| Written exercise A |
Repeat word for word everything in the hasenpfeffer recipe from "1 tbsp chicken" down to "extract will do)".
---------- Excerpted passage ----------
Tuesday, April 8, 2014

HOW TO COOK HASENPFEFFER


How To Cook Hasenpfeffer –it is a German version of rabbit stew. This dish is commonly served throughout the Central Europe. Unlike other rabbit stew, Hasenpfeffer requires a little numerous ingredients but it’s worth it because this dish is delicious and I prefer it over other stews made of rabbits or hare. I have a German friend and he’s the one who introduced me this dish. His name is Heindrich Kruger and thanks to him for this great recipe I am about to share with you. You may want to replace some ingredients according your taste and you can remove some if you have some allergy from them. There are places where rabbits are not meant for food but rather as pets so I can do nothing about that, but you can use chicken or pork if you still want to try this recipe. Here is how to cook Hasenpfeffer:



Ingredients
1 kilogram of rabbit meat, (cut into serving pieces)
1 pinch of salt
3 tablespoon flour
¼ kg bacon (diced)
½ cup shallots (finely chopped)
1 cup of red wine
1 cup water
1 clove garlic (minced)
1 tbsp chicken bouillon (granular)
1 tbsp Currant jelly
1 tsp ground black pepper
1 bay leaf
1 pinch of dried rosemary (ground)
2 tsp lemon extract (pineapple extract will do)
3 tbsp water
2 tbsp flour
1 pinch of dried thyme (crushed)
---------- Material provided ----------
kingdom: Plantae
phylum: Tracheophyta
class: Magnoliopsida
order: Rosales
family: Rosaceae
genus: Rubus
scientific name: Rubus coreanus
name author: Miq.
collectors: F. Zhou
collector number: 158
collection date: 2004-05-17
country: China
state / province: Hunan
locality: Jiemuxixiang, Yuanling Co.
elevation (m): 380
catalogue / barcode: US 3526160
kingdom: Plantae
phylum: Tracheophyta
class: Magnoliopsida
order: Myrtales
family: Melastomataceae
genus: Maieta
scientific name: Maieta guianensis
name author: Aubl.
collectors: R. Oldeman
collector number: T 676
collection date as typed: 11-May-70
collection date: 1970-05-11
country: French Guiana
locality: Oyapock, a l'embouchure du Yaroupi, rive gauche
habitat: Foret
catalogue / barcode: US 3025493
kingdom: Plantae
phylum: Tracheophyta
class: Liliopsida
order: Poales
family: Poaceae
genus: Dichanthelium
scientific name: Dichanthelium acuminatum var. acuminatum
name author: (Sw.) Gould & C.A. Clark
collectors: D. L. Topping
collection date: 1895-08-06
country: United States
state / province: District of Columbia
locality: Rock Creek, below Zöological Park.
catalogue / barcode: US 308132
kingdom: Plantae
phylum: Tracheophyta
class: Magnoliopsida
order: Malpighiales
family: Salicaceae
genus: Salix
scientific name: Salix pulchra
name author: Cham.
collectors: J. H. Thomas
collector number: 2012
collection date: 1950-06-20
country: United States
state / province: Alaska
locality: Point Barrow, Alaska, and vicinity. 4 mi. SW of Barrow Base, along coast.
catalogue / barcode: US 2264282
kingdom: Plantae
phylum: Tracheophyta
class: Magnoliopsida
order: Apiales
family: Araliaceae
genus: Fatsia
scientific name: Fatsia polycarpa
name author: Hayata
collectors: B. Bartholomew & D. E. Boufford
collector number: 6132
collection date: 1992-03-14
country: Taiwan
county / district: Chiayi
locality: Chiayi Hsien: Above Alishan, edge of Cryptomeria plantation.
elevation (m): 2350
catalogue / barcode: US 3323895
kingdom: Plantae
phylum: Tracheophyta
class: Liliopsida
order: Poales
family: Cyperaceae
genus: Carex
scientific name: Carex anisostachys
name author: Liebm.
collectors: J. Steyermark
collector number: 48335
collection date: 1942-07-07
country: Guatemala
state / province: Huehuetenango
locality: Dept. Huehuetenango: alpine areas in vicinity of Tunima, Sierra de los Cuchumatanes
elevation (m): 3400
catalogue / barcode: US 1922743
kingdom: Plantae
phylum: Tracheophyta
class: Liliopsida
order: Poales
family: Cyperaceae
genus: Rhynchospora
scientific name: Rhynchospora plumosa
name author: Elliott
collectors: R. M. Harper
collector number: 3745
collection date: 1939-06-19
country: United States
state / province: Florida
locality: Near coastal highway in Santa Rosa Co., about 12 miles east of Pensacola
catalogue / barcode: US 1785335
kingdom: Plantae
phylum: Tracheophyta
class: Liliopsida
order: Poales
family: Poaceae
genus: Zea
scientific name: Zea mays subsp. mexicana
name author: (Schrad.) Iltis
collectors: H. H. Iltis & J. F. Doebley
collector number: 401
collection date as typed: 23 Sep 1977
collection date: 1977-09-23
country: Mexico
----------
| Written exercise B |
Render the entries from the line containing "locality: Chiayi Hsien: Above" down to the line containing "state / province: Huehuetenango" as a Markdown table with the columns n and Line. Put a row number in n and the line in Line, and skip blank lines.

| Exercise result A |
1 tbsp chicken bouillon (granular)
1 tbsp Currant jelly
1 tsp ground black pepper
1 bay leaf
1 pinch of dried rosemary (ground)
2 tsp lemon extract (pineapple extract will do)

| Exercise result B |
| n | Line |
|---|---|
| 1 | locality: Chiayi Hsien: Above Alishan, edge of Cryptomeria plantation. |
| 2 | elevation (m): 2350 |
| 3 | catalogue / barcode: US 3323895 |
| 4 | kingdom: Plantae |
| 5 | phylum: Tracheophyta |
| 6 | class: Liliopsida |
| 7 | order: Poales |
| 8 | family: Cyperaceae |
| 9 | genus: Carex |
| 10 | scientific name: Carex anisostachys |
| 11 | name author: Liebm. |
| 12 | collectors: J. Steyermark |
| 13 | collector number: 48335 |
| 14 | collection date: 1942-07-07 |
| 15 | country: Guatemala |
| 16 | state / province: Huehuetenango |